In the words of Joni Mitchell, “That was just a dream some of us had.”
Via Ace of Spades
California Stealin’: Taxation and Theft
November 5, 2009 · By Jonathan McLeod
California is a fiscal basket case. There’s no real argument about that. Now they’re trying to find more underhanded ways to wring more tax dollars out of the citizenry. According to The Los Angeles Times:
Starting Sunday, cash-strapped California will dig deeper into the pocketbooks of wage earners — holding back 10% more than it already does in state income taxes just as the biggest shopping season of the year kicks into gear.
Tax withholding is a scam. Despite any facile claims of needing a steady stream of income, tax withholding is designed to allow people to ignore the level of taxation and to make people pay more taxes than they rightfully owe.
First off, if the government can spread your tax burden over a long period of time, you’ll notice it less. Further, by taking the money directly from your employer, you never actually see it. The government has removed you from the transaction, and you don’t feel the complete tax burden that has been imposed upon you. However, if they are only taking from you what you owe, there’s nothing too devious about that.

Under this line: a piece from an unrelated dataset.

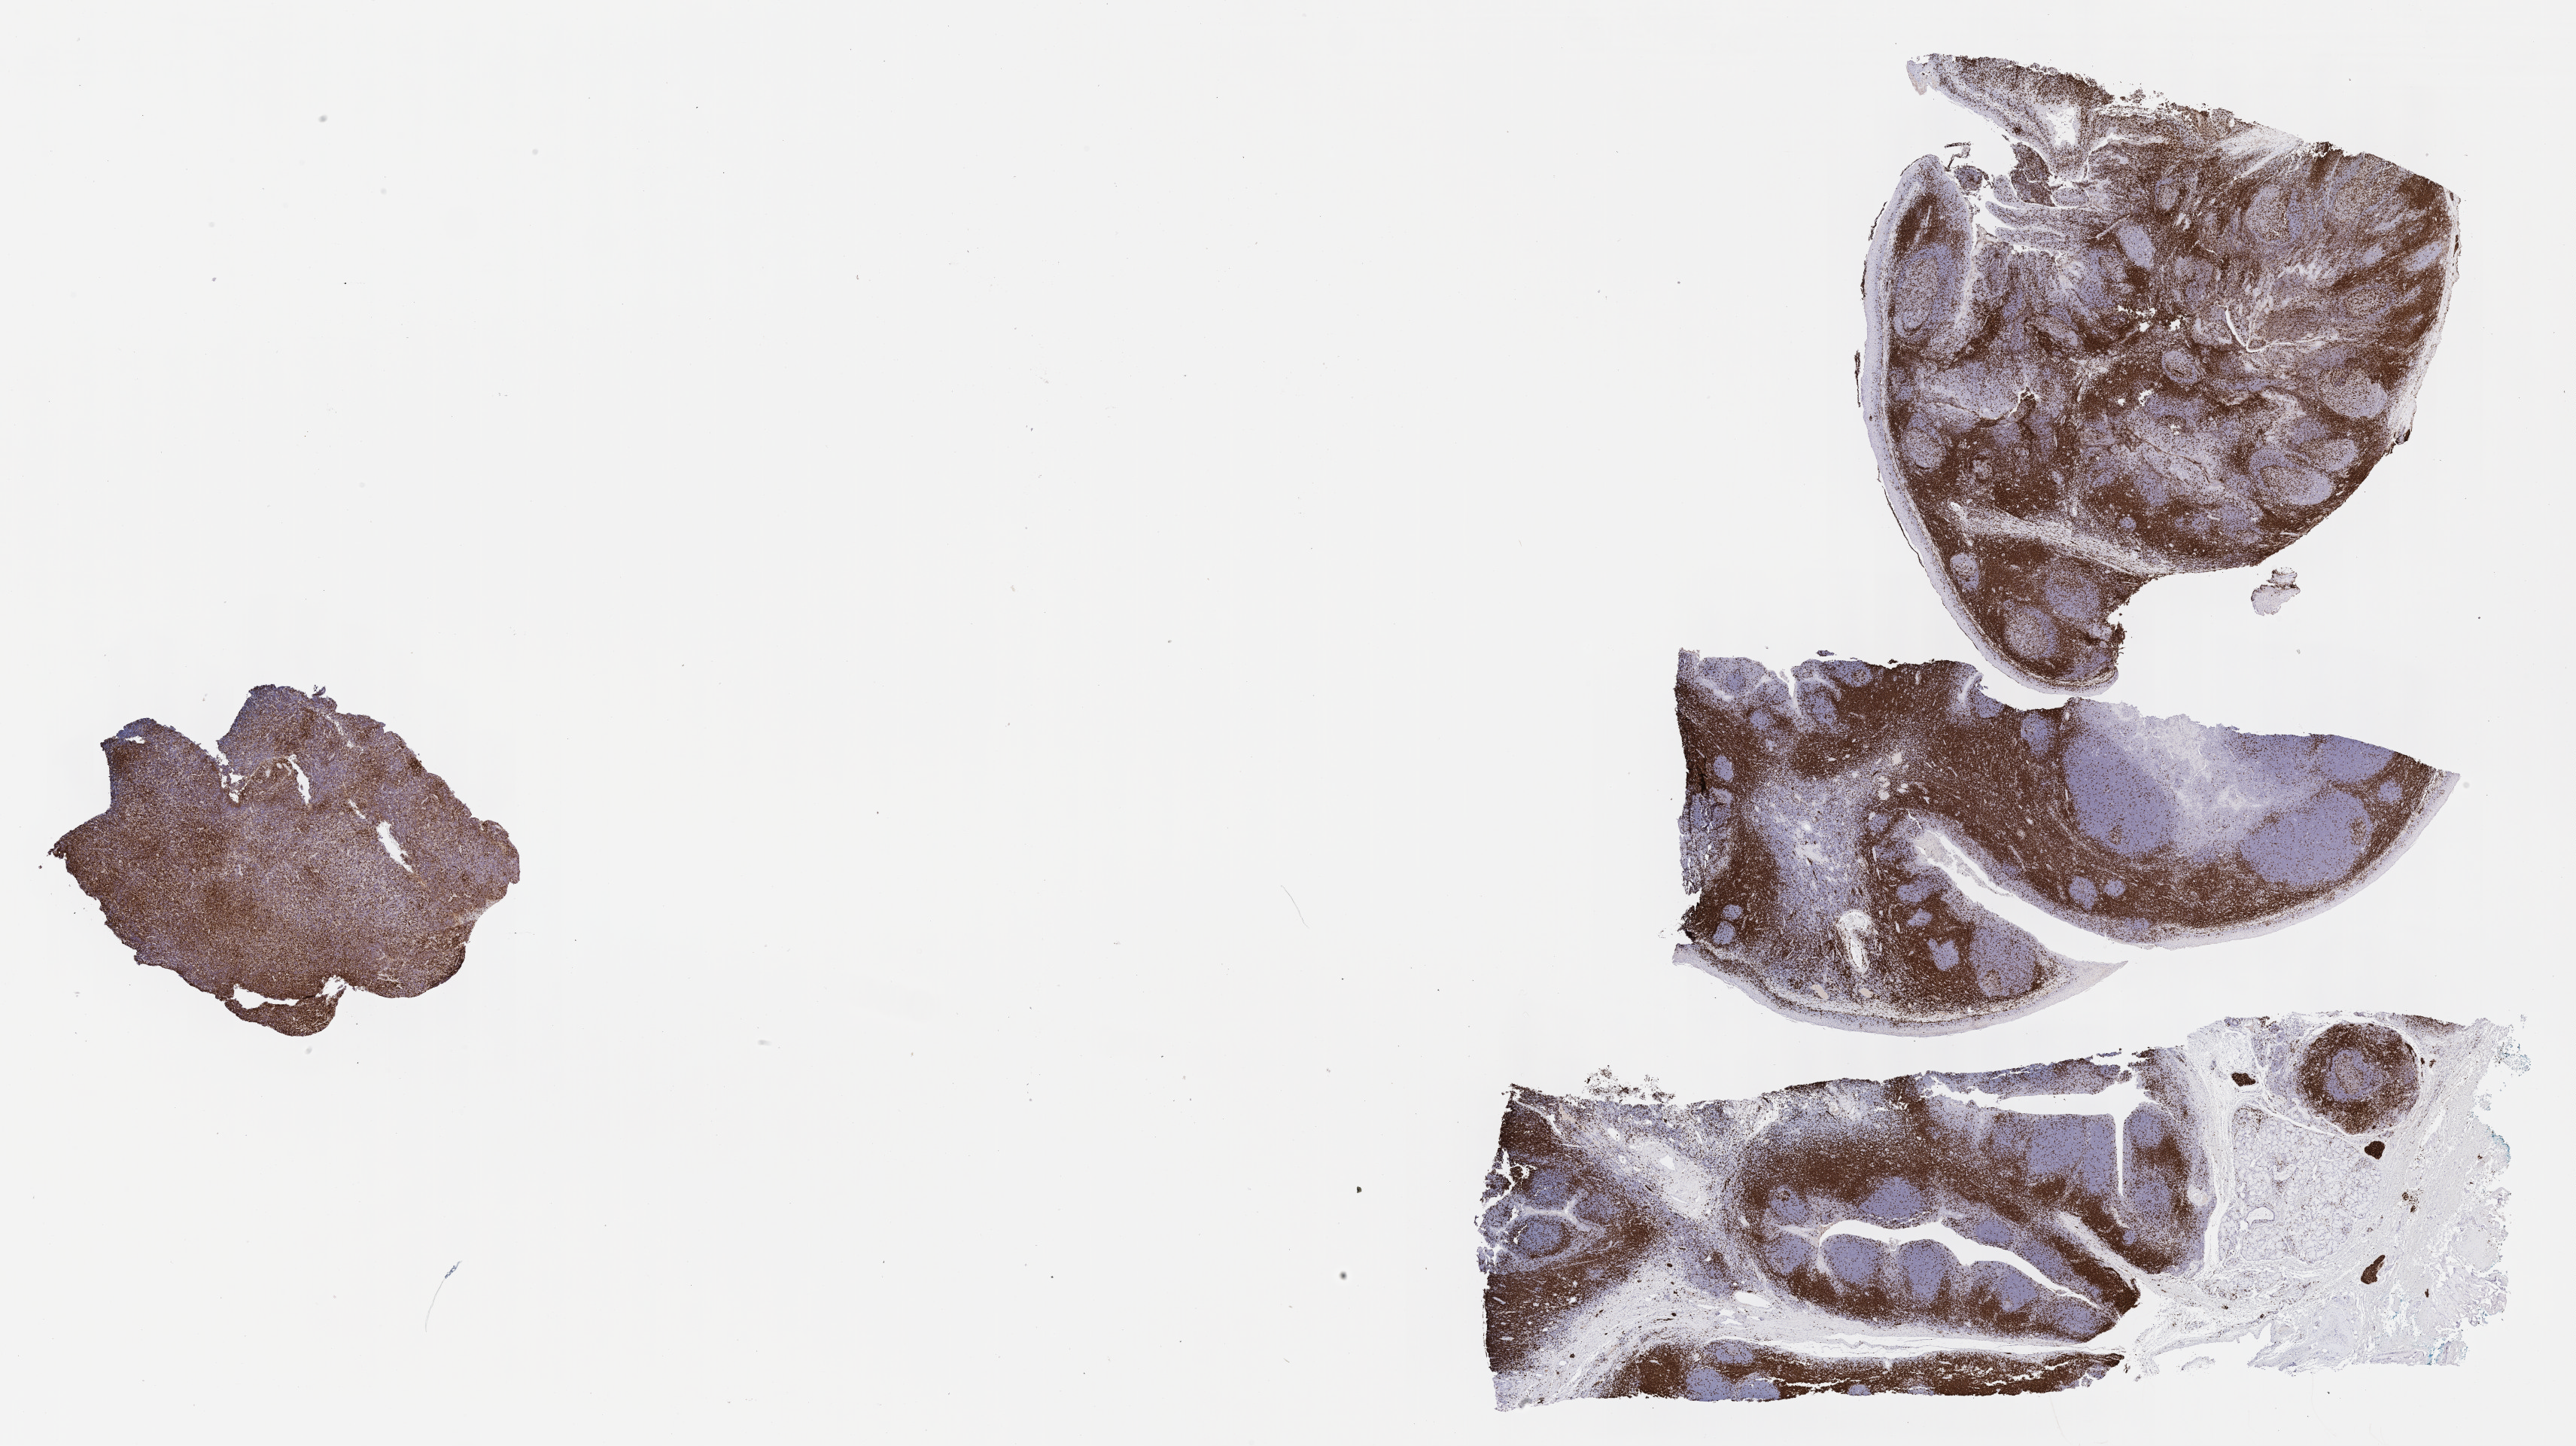
IHC for CD3, whole-slide image, low-resolution overview of the scanned area, about 27.7 x 15.5 mm. Specimen: tumor tissue. Anatomic site: mandible. Male, age 8 years at initial diagnosis.
Diagnosis: Burkitt lymphoma, NOS.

The insidious aspect of tax withholding is that it leads to people paying excessive taxes – taxes beyond what they are legally obligated to pay.
Come April, when we all file our taxes (assuming we do), we all, presumably, are hoping for a refund. If, after taking an initial stab at completing the ridiculously complex tax forms, we owe money, most of us will look for more deductions or rebates. If, after taking another pass at the tax forms, we now are owed a refund, most of us are happy. If, after the initial attempt at our taxes, we are owed a refund, we’re happy. Basically, we are, in effect, not worried about the amount of taxes we pay; we are worried about getting a refund.
Once we have that refund, we are far less likely to continue to look for more deductions. We’re satisfied – we have our refund – so why bother?
And, thus, we come around to increased withholdings. Implementing regulations that command excessive withholdings increases the number of people who will get refunds. Consequently, it increases the number of people who won’t look for all the deductions they are owed.
But, the government has willfully deceived these people. They may get bigger refunds, but their tax payment will have gone up even though their tax obligation did not. It may not be theft, but it’s not that far off.
And, come on, that notion that the government needs the cash and can’t wait until April to get it is an utter lie. They can just issue I.O.U.s.